Javier Sierra se ha convertido en el autor de novela más vendido en el 2011 con una obra («El ángel perdido») ambientada en la catedral de Santiago. Le hemos pedido, (La voz de Galicia), que examine, con ojos de novelista, el extraño robo del Códice Calixtino en el templo compostelano denunciado esta semana.
Autor: Javier Sierra
Hay que ser muy listo -o muy tonto? o ambas cosas a la vez- para llevarse de la catedral de Santiago el Códice Calixtino. Muy listo, porque el libro sustraído en algún momento de la semana pasada tiene un valor incalculable en el mercado negro de antigüedades. No en vano, se trata de un texto de casi nueve siglos de antigüedad tenido por uno de los pilares sobre los que se levanta la tradición compostelana. Fue redactado hacia 1130 por un capellán de Vézelay llamado Aymeric Picaud para devoción e información de los primeros peregrinos de la ruta jacobea. Sus precisiones acerca de los pueblos que entonces habitaban el Camino -la mayoría «peligrosos» y «zafios» en palabras suyas- son todo un retrato de cómo éramos y el mejor certificado de solera con el que contaba el Camino.
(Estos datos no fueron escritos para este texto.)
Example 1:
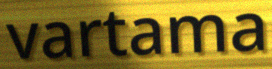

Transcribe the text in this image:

vartama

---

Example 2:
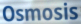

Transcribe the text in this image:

Osmosis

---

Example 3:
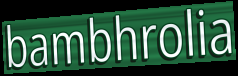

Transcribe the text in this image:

bambhrolia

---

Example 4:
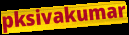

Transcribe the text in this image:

pksivakumar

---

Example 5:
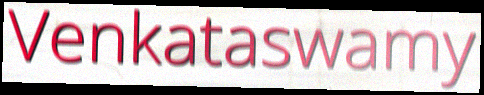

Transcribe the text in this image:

Venkataswamy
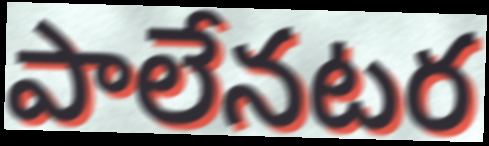
పాలేనటర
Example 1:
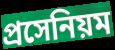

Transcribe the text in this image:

প্রসেনিয়ম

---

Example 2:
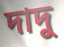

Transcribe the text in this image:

দাদু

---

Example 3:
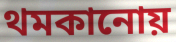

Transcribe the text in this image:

থমকানোয়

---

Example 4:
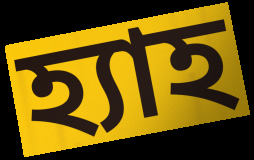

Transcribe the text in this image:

হ্যাহ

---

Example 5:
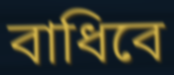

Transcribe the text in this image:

বাধিবে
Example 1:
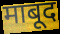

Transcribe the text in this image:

माबूद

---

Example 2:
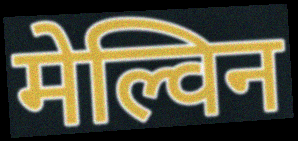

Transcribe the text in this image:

मेल्विन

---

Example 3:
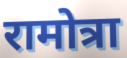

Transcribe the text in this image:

रामोत्रा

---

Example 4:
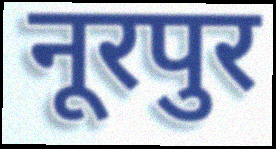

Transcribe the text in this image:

नूरपुर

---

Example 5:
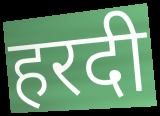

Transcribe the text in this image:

हरदी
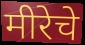
मीरेचे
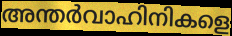
അന്തർവാഹിനികളെ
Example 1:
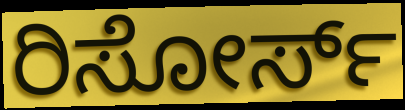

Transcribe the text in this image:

ರಿಸೋರ್ಸ್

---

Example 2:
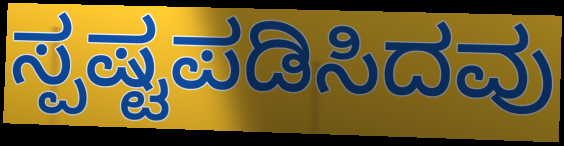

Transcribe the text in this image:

ಸ್ಪಷ್ಟಪಡಿಸಿದವು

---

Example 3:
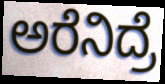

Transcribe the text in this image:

ಅರೆನಿದ್ರೆ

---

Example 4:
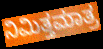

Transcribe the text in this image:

ನಿಮಿತ್ತಮಾತ್ರ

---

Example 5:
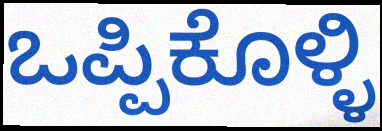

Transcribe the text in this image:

ಒಪ್ಪಿಕೊಳ್ಳಿ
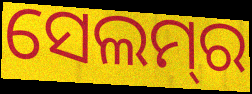
ସେଲମ୍‌ର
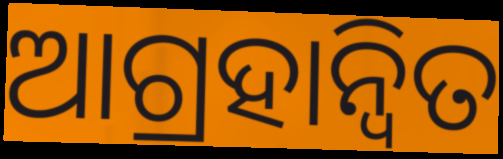
ଆଗ୍ରହାନ୍ୱିତ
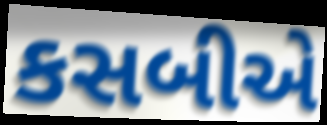
કસબીએ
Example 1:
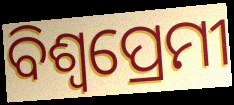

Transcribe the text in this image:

ବିଶ୍ଵପ୍ରେମୀ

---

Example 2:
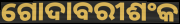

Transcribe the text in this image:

ଗୋଦାବରୀଶଂକ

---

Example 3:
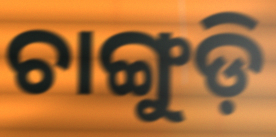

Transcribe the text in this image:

ଚାଙ୍ଗୁଡ଼ି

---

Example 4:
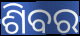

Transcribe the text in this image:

ଶିବର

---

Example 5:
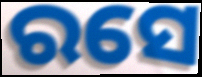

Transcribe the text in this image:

ରସେ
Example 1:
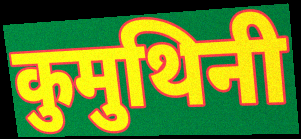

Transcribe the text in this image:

कुमुथिनी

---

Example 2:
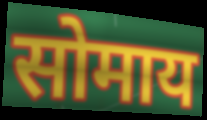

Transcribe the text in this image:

सोमाय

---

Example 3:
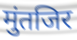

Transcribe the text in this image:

मुंतजिर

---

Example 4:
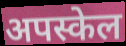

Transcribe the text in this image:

अपस्केल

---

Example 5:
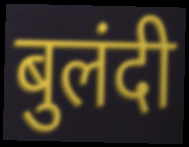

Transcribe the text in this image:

बुलंदी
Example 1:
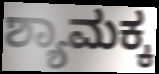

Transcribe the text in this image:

ಶ್ಯಾಮಕ್ಕ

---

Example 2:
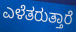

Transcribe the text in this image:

ಎಳೆತರುತ್ತಾರೆ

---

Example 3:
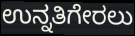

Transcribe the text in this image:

ಉನ್ನತಿಗೇರಲು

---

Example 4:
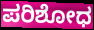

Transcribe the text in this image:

ಪರಿಶೋಧ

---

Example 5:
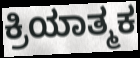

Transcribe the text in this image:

ಕ್ರಿಯಾತ್ಮಕ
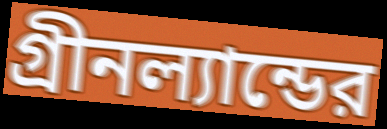
গ্রীনল্যান্ডের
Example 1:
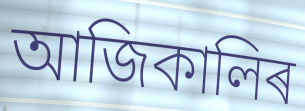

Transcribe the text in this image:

আজিকালিৰ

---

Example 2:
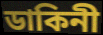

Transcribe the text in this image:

ডাকিনী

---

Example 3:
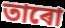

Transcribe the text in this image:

তাৰো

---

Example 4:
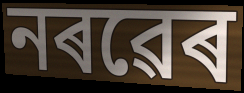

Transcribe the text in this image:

নৰৱেৰ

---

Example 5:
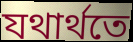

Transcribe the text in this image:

যথাৰ্থতে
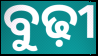
ବୁଢ଼ୀ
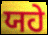
ਯਹੇ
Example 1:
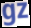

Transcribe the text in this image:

gz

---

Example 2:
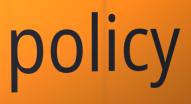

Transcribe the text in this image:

policy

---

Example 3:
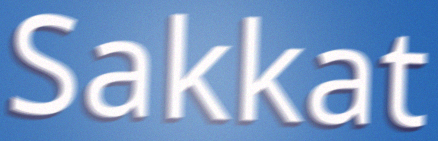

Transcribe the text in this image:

Sakkat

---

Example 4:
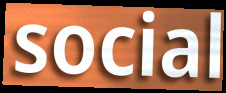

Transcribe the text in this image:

social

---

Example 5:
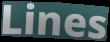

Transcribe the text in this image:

Lines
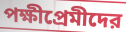
পক্ষীপ্রেমীদের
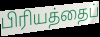
பிரியத்தைப்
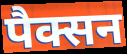
पैक्सन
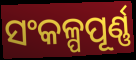
ସଂକଳ୍ପପୂର୍ଣ୍ଣ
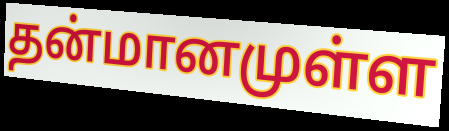
தன்மானமுள்ள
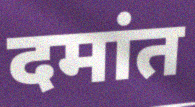
दमांत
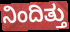
ನಿಂದಿತ್ತು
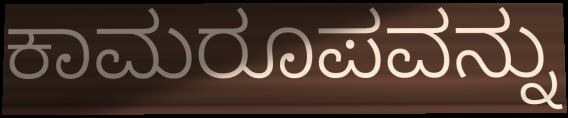
ಕಾಮರೂಪವನ್ನು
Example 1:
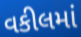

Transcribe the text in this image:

વકીલમાં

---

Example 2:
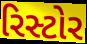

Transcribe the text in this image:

રિસ્ટોર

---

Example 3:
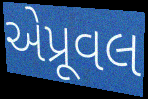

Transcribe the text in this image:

Pero admitido esto, la inteligencia del malhechor se agota en la selección de su presa. El resto dice muy poco a su favor. Primero, porque el libro robado -escrito sobre pergamino, más o menos del tamaño de una novela de tapa dura moderna que fácilmente podría haber salido del templo bajo el brazo del ladrón sin levantar sospechas- es imposible de colocar en ninguna subasta, y menos aún después del revuelo internacional que está provocando la noticia de su desaparición. Y segundo, porque tarde o temprano su posesión va a quemarle las manos al expoliador. Pensemos: ¿a quién mostrará ahora su presa sin temor a ser descubierto? ¿Qué coleccionista, por macabro y posesivo que sea, no teme el día en el que su ego lo traicione y se pavonee ante un tercero, poco discreto, de poseer una reliquia como esa?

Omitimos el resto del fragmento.